While the formula for the formula for objects seems obviously true to me, I can't really confirm the second formula. E.g. when I write down the product category of the free quiver, I only get 12 arrows.
Is the formula wrong? I tried searching for it, but I didn't find it again.
An arrow in the product category is simply given by a pair of arrows from your categories $C$ and $D$, so $Hom(C\times D)$ should simply be $Hom(C)\times Hom(D)$, which would give you $$|Hom(C\times D)|=|Hom(C)|\cdot |Hom(D)|$$ However, you mention that the formulat excludes the identities (for some reason).

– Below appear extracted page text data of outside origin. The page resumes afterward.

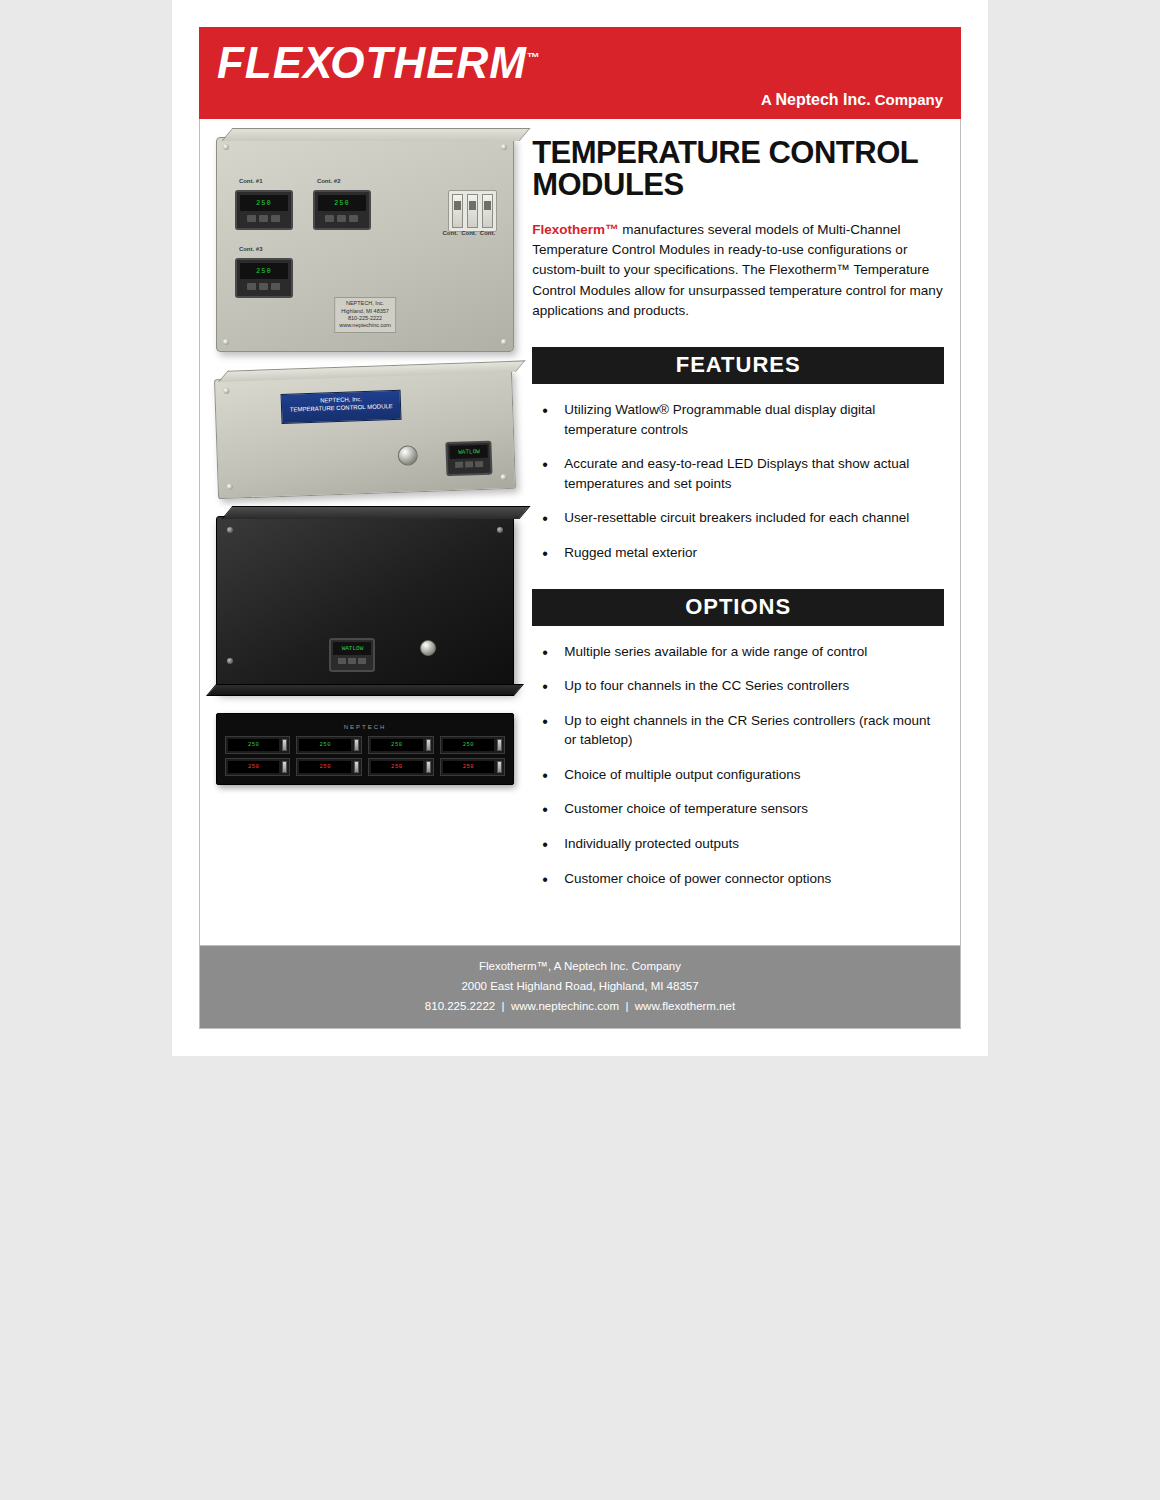FLEXOTHERM™
A Neptech Inc. Company
Cont. #1
250
Cont. #2
250
Cont. #3
250
Cont. Cont. Cont.
NEPTECH, Inc.
Highland, MI 48357
810-225-2222
www.neptechinc.com
NEPTECH, Inc.
TEMPERATURE CONTROL MODULE
WATLOW
WATLOW
NEPTECH
250
250
250
250
250
250
250
250
Temperature Control Modules
Flexotherm™ manufactures several models of Multi-Channel Temperature Control Modules in ready-to-use configurations or custom-built to your specifications. The Flexotherm™ Temperature Control Modules allow for unsurpassed temperature control for many applications and products.
Features
Utilizing Watlow® Programmable dual display digital temperature controls
Accurate and easy-to-read LED Displays that show actual temperatures and set points
User-resettable circuit breakers included for each channel
Rugged metal exterior
Options
Multiple series available for a wide range of control
Up to four channels in the CC Series controllers
Up to eight channels in the CR Series controllers (rack mount or tabletop)
Choice of multiple output configurations
Customer choice of temperature sensors
Individually protected outputs
Customer choice of power connector options
Flexotherm™, A Neptech Inc. Company
2000 East Highland Road, Highland, MI 48357
810.225.2222 | www.neptechinc.com | www.flexotherm.net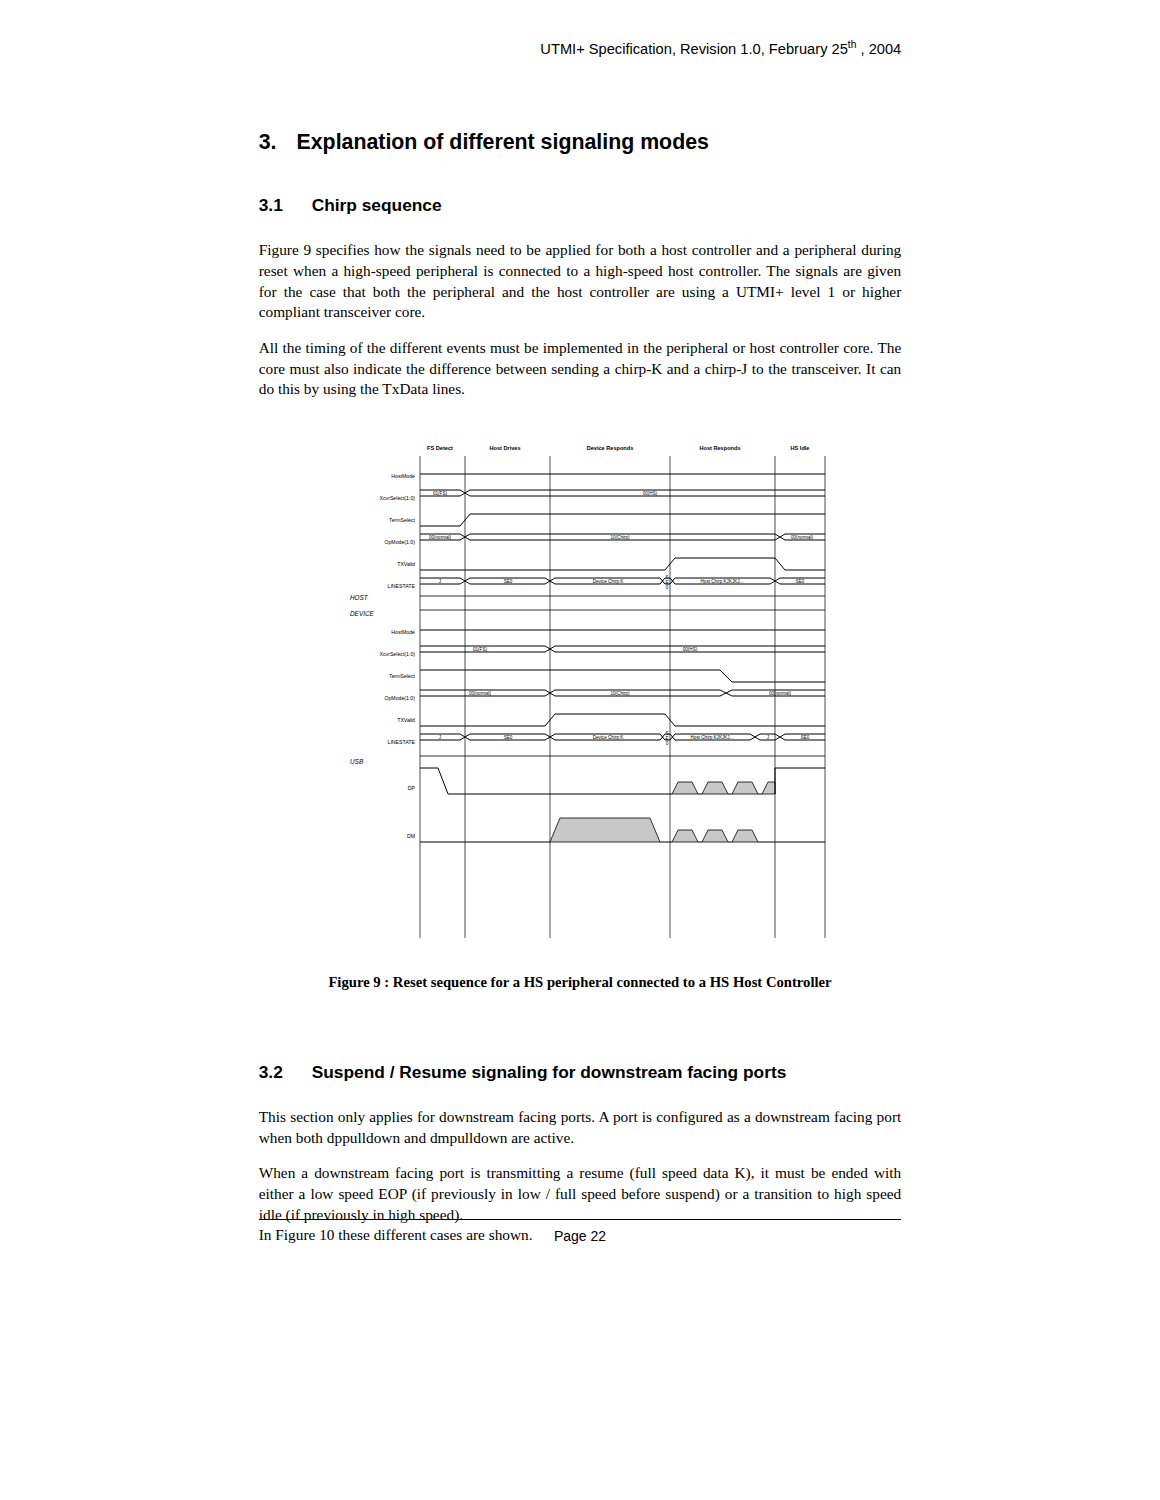UTMI+ Specification, Revision 1.0, February 25th , 2004
3. Explanation of different signaling modes
3.1 Chirp sequence
Figure 9 specifies how the signals need to be applied for both a host controller and a peripheral during reset when a high-speed peripheral is connected to a high-speed host controller. The signals are given for the case that both the peripheral and the host controller are using a UTMI+ level 1 or higher compliant transceiver core.
All the timing of the different events must be implemented in the peripheral or host controller core. The core must also indicate the difference between sending a chirp-K and a chirp-J to the transceiver. It can do this by using the TxData lines.
FS Detect Host Drives Device Responds Host Responds HS Idle HostMode XcvrSelect(1:0) 01(FS) 00(HS) TermSelect OpMode(1:0) 00(normal) 10(Chirp) 00(normal) TXValid LINESTATE J SE0 Device Chirp K S E 0 Host Chirp KJKJKJ... SE0 HOST DEVICE HostMode XcvrSelect(1:0) 01(FS) 00(HS) TermSelect OpMode(1:0) 00(normal) 10(Chirp) 00(normal) TXValid LINESTATE J SE0 Device Chirp K S E 0 Host Chirp KJKJKJ... J SE0 USB DP DM
Figure 9 : Reset sequence for a HS peripheral connected to a HS Host Controller
3.2 Suspend / Resume signaling for downstream facing ports
This section only applies for downstream facing ports. A port is configured as a downstream facing port when both dppulldown and dmpulldown are active.
When a downstream facing port is transmitting a resume (full speed data K), it must be ended with either a low speed EOP (if previously in low / full speed before suspend) or a transition to high speed idle (if previously in high speed).
In Figure 10 these different cases are shown.
Page 22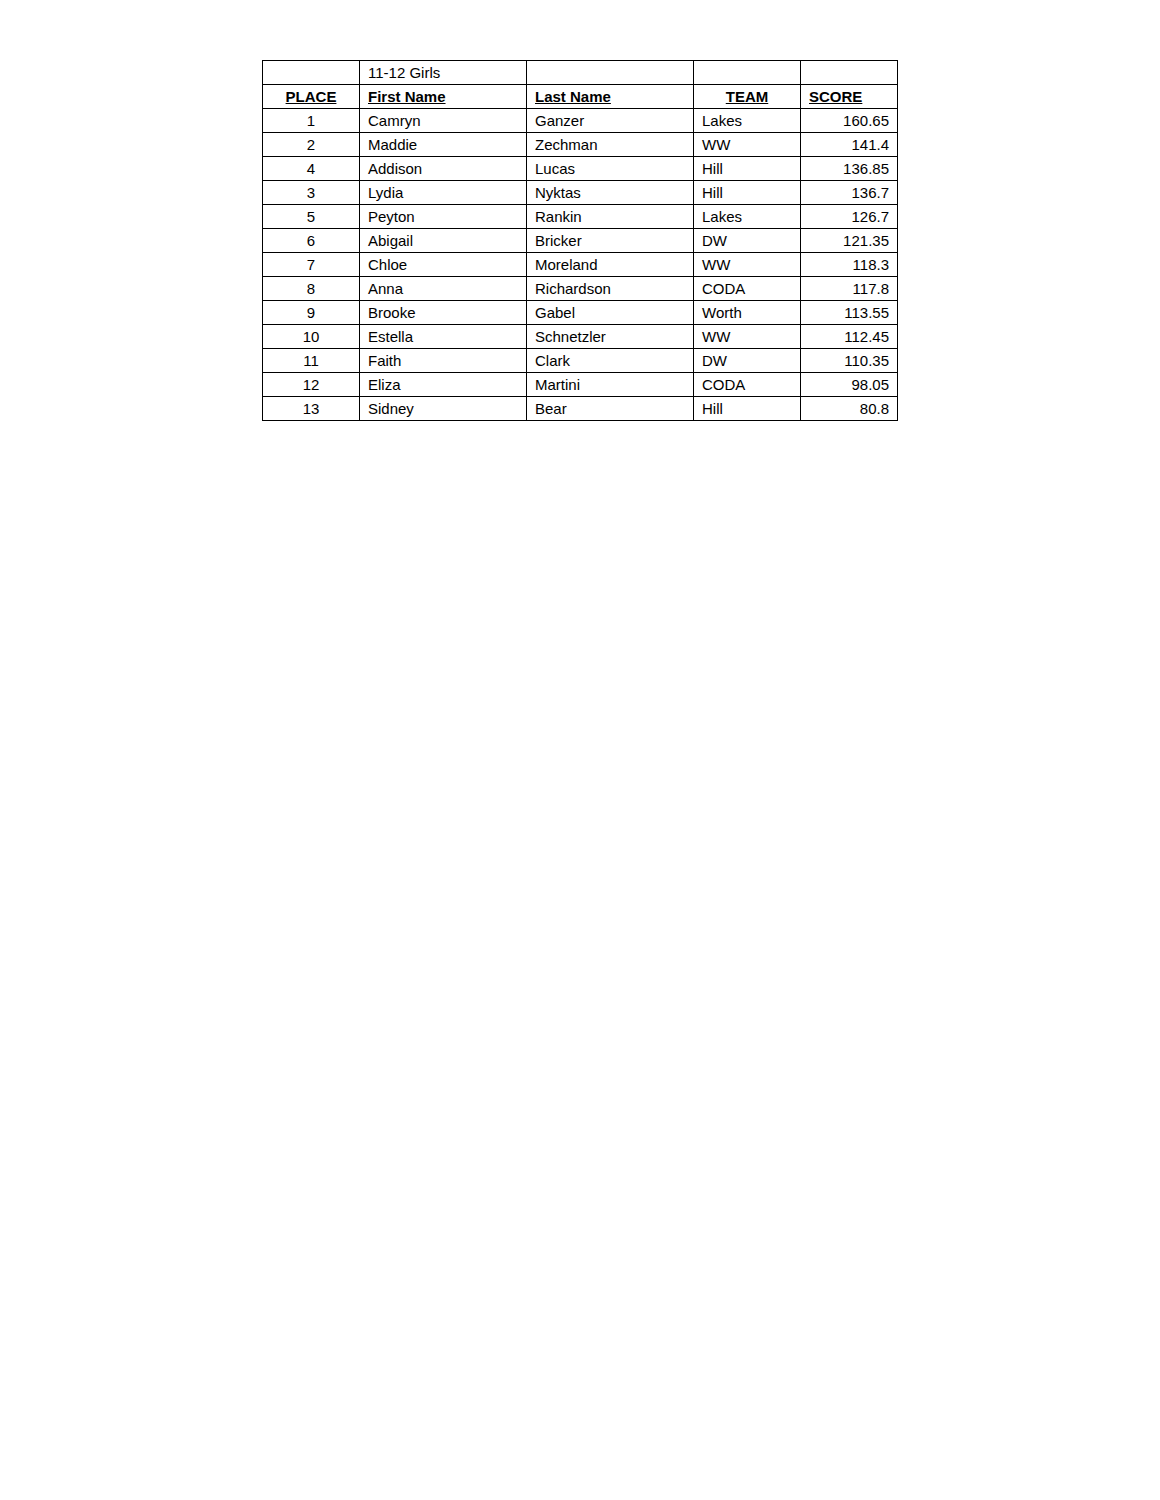| | 11-12 Girls | | | |
| PLACE | First Name | Last Name | TEAM | SCORE |
| 1 | Camryn | Ganzer | Lakes | 160.65 |
| 2 | Maddie | Zechman | WW | 141.4 |
| 4 | Addison | Lucas | Hill | 136.85 |
| 3 | Lydia | Nyktas | Hill | 136.7 |
| 5 | Peyton | Rankin | Lakes | 126.7 |
| 6 | Abigail | Bricker | DW | 121.35 |
| 7 | Chloe | Moreland | WW | 118.3 |
| 8 | Anna | Richardson | CODA | 117.8 |
| 9 | Brooke | Gabel | Worth | 113.55 |
| 10 | Estella | Schnetzler | WW | 112.45 |
| 11 | Faith | Clark | DW | 110.35 |
| 12 | Eliza | Martini | CODA | 98.05 |
| 13 | Sidney | Bear | Hill | 80.8 |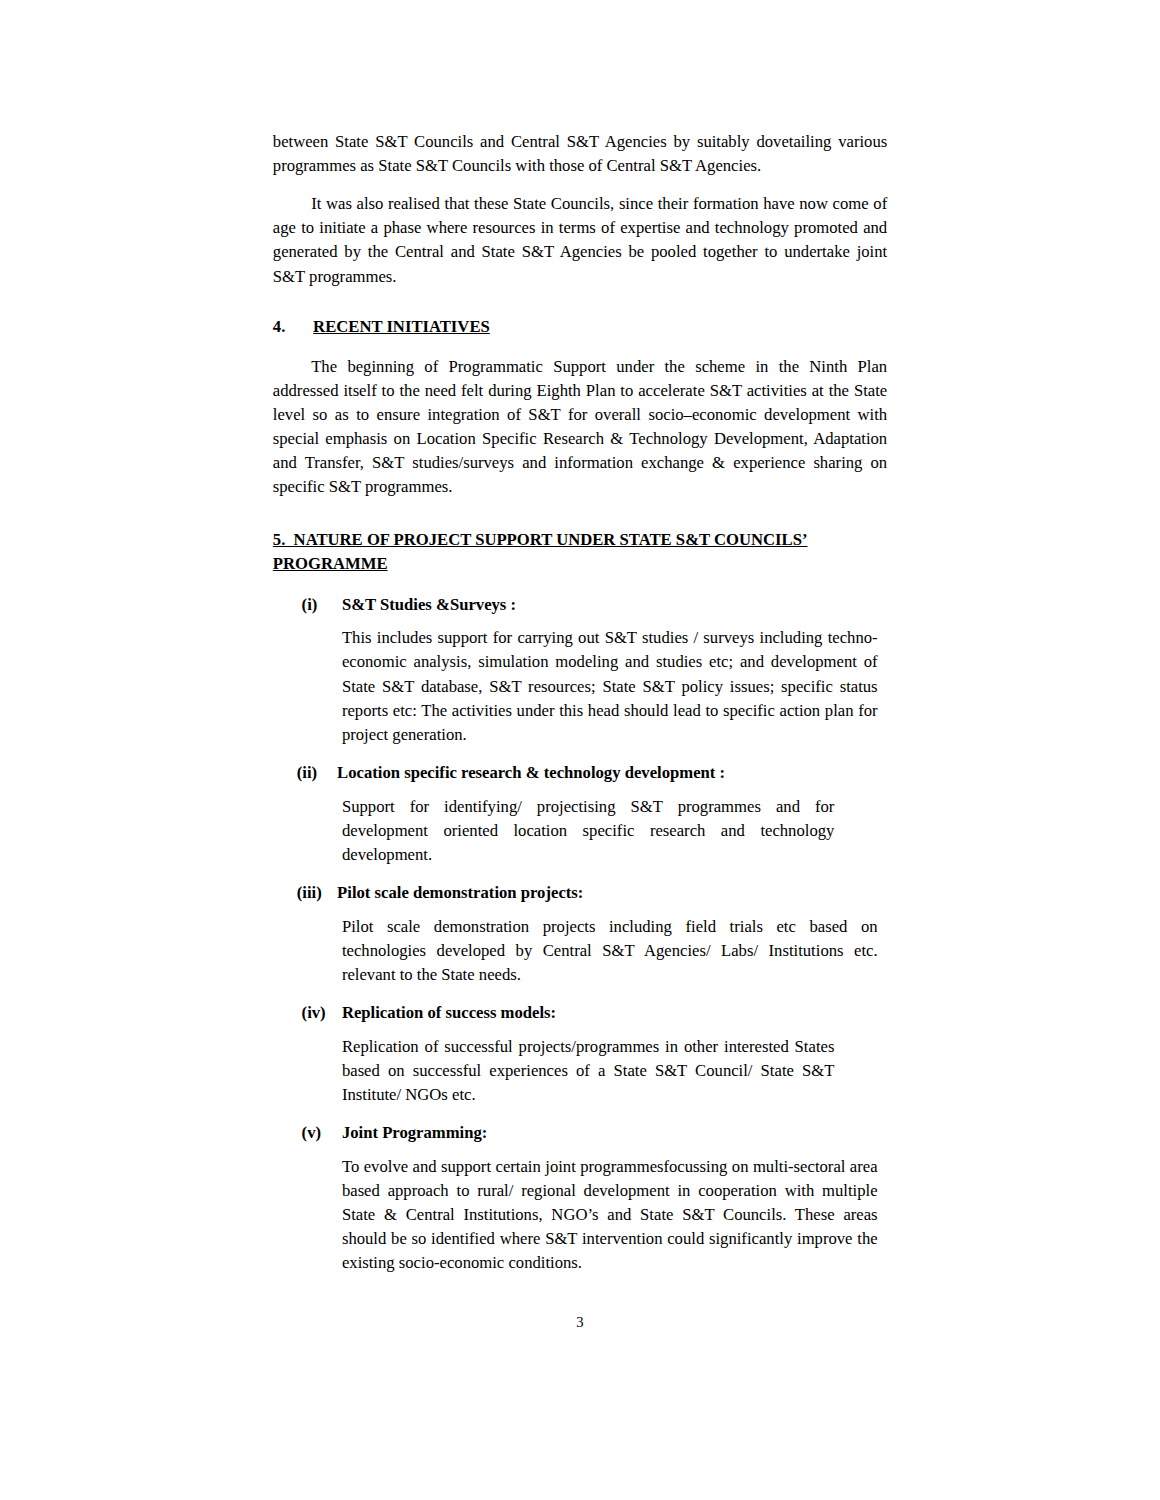between State S&T Councils and Central S&T Agencies by suitably dovetailing various programmes as State S&T Councils with those of Central S&T Agencies.
It was also realised that these State Councils, since their formation have now come of age to initiate a phase where resources in terms of expertise and technology promoted and generated by the Central and State S&T Agencies be pooled together to undertake joint S&T programmes.
4. RECENT INITIATIVES
The beginning of Programmatic Support under the scheme in the Ninth Plan addressed itself to the need felt during Eighth Plan to accelerate S&T activities at the State level so as to ensure integration of S&T for overall socio–economic development with special emphasis on Location Specific Research & Technology Development, Adaptation and Transfer, S&T studies/surveys and information exchange & experience sharing on specific S&T programmes.
5. NATURE OF PROJECT SUPPORT UNDER STATE S&T COUNCILS’ PROGRAMME
(i) S&T Studies &Surveys :
This includes support for carrying out S&T studies / surveys including techno-economic analysis, simulation modeling and studies etc; and development of State S&T database, S&T resources; State S&T policy issues; specific status reports etc: The activities under this head should lead to specific action plan for project generation.
(ii) Location specific research & technology development :
Support for identifying/ projectising S&T programmes and for development oriented location specific research and technology development.
(iii) Pilot scale demonstration projects:
Pilot scale demonstration projects including field trials etc based on technologies developed by Central S&T Agencies/ Labs/ Institutions etc. relevant to the State needs.
(iv) Replication of success models:
Replication of successful projects/programmes in other interested States based on successful experiences of a State S&T Council/ State S&T Institute/ NGOs etc.
(v) Joint Programming:
To evolve and support certain joint programmesfocussing on multi-sectoral area based approach to rural/ regional development in cooperation with multiple State & Central Institutions, NGO’s and State S&T Councils. These areas should be so identified where S&T intervention could significantly improve the existing socio-economic conditions.
3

If we write $Hom'(C)$ to be the collection of non-identities arrow in $C$, then identifying every object with its identity gives us a bijection $Hom(C)\cong Hom'(C)\sqcup Ob(C)$ and thus we have $$|Hom(C)|= |Hom'(C)|+| Ob(C)|.$$ In particular, \begin{align}|Hom(C\times D)| = & |Hom(C)|\cdot |Hom(D)| \\ = & (|Hom'(C)|+| Ob(C)|)\cdot (|Hom'(D)|+| Ob(D)|)\\ = & |Hom'(C)|\cdot |Hom'(D)|+|Hom'(C)|\cdot |Ob(D)|\\ & +|Ob(C)|\cdot |Hom'(D)|+|Ob(C)|\cdot |Ob(D)|;\end{align} and thus $$|Hom'(C\times D)|=|Hom'(C)|\cdot |Hom'(D)|+|Hom'(C)|\cdot |Ob(D)| +|Ob(C)|\cdot |Hom'(D)|.$$
I think your $Hom$ is what I denoted $Hom'$, and your second formula is missing a term; in the example of the free quiver with itself, you would get that the total number of non-identity arrows on the product is $2\cdot 2+2\cdot 2+2\cdot 2=12$, since there are two objects and two non-identity arrows.